## AIM OF THE TASK
Extract every line below that contains the word "oftmals".

## SOURCE INFORMATION

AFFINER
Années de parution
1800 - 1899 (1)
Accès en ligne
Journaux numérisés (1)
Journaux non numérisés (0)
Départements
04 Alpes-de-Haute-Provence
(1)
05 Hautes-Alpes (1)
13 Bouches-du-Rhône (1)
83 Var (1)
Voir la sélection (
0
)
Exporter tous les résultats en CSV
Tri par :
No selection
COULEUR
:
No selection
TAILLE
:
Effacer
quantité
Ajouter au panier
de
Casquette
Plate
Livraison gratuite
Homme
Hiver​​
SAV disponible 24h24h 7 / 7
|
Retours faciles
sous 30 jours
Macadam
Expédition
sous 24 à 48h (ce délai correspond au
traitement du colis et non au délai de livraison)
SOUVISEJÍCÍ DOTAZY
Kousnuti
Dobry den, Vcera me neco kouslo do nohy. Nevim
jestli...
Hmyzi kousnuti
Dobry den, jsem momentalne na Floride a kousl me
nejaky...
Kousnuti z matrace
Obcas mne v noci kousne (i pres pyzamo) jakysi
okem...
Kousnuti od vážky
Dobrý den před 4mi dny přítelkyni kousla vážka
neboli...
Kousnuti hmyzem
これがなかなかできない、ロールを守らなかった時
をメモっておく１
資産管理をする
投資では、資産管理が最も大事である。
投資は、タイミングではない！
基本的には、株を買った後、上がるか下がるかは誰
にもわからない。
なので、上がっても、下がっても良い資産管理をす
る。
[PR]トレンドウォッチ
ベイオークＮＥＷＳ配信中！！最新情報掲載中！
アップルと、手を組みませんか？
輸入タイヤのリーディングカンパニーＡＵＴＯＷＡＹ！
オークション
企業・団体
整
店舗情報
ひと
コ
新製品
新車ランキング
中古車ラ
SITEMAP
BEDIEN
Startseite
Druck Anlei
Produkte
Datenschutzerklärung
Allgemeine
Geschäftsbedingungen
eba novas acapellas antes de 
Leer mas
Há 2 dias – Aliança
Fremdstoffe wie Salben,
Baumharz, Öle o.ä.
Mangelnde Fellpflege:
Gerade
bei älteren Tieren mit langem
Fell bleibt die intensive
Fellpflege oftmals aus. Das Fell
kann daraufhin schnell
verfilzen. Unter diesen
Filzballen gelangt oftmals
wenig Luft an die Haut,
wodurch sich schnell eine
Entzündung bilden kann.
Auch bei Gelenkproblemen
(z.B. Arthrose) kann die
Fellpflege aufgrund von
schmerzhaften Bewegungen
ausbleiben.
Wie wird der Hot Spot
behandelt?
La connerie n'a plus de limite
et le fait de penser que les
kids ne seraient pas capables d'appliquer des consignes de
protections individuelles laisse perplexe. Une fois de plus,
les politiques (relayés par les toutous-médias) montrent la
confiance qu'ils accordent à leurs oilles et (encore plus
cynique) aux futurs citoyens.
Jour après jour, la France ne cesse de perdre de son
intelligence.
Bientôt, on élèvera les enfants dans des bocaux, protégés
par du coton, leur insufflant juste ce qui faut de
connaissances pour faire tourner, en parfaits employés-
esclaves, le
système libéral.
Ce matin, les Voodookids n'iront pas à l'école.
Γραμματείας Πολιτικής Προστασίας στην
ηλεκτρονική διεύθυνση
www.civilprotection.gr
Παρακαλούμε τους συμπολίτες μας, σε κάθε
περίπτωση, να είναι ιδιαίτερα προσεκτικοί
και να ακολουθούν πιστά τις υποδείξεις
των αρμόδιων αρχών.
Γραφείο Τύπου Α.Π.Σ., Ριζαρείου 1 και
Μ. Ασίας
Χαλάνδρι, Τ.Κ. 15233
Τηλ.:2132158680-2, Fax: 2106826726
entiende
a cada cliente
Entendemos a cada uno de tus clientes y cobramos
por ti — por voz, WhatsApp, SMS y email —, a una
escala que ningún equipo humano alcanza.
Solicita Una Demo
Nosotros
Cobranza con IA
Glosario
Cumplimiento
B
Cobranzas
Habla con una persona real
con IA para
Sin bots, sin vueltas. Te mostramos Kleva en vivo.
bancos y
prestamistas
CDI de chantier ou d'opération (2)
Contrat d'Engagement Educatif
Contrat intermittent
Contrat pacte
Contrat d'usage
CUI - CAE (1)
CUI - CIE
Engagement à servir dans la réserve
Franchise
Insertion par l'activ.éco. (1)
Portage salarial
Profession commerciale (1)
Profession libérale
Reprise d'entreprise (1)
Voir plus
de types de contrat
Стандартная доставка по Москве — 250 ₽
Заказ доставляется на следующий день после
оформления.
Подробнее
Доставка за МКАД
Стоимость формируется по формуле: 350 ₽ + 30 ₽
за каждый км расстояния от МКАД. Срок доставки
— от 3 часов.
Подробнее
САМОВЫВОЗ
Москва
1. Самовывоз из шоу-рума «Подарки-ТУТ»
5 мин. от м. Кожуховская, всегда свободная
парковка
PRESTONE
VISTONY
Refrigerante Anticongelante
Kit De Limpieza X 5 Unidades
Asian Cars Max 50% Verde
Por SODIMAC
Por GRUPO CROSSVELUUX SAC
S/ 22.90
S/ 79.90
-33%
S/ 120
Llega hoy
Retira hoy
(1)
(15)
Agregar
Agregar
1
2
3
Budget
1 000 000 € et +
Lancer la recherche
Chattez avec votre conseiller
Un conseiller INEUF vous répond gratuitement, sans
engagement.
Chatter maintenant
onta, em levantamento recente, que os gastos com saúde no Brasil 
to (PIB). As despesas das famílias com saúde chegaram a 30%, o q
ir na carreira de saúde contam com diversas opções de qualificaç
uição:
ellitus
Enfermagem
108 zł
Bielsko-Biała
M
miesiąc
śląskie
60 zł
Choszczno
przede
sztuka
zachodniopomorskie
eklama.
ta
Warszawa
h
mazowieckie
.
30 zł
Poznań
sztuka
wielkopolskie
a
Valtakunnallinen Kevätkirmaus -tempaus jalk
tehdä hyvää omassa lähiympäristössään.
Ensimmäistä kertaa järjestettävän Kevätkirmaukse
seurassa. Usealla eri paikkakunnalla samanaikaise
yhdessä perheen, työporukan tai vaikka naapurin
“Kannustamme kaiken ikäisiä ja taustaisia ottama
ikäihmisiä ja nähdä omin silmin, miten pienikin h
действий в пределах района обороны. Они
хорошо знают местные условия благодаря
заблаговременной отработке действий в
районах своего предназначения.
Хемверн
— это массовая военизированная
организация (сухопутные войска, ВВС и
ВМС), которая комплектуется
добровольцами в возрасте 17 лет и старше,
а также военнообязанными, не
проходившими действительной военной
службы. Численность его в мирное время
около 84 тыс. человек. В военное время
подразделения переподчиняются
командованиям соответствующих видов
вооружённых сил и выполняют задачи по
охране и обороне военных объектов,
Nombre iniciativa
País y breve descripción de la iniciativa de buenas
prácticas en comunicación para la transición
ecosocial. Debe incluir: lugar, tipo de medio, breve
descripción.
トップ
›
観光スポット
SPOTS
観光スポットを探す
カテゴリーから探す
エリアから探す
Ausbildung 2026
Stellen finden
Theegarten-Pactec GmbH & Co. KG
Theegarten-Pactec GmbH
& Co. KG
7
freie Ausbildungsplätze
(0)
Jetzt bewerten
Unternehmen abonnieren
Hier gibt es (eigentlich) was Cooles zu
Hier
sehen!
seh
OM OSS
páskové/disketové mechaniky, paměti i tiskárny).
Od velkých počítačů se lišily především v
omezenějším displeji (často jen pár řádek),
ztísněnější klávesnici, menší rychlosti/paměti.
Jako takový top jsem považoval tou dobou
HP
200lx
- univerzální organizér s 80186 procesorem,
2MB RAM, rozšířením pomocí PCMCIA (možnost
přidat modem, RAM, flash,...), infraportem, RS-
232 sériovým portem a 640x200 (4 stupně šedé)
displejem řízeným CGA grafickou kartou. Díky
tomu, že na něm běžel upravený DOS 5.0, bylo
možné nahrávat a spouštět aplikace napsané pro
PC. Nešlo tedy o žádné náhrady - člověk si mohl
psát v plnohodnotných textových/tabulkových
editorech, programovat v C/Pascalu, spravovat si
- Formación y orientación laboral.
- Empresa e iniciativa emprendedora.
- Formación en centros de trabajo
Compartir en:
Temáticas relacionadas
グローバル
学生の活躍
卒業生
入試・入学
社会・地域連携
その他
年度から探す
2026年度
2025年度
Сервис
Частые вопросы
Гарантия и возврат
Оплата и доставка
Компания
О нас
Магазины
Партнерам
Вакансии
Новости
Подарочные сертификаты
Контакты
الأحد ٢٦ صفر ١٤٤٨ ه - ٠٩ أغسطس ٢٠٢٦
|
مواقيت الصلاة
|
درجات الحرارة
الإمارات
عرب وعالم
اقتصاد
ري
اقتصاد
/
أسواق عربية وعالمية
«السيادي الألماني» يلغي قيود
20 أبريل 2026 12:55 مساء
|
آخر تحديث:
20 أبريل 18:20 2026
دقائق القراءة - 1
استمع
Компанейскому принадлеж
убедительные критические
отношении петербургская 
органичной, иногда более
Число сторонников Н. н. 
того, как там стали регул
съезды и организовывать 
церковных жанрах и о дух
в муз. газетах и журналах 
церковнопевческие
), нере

## WORKED SOLUTION
Fellpflege oftmals aus. Das Fell
Filzballen gelangt oftmals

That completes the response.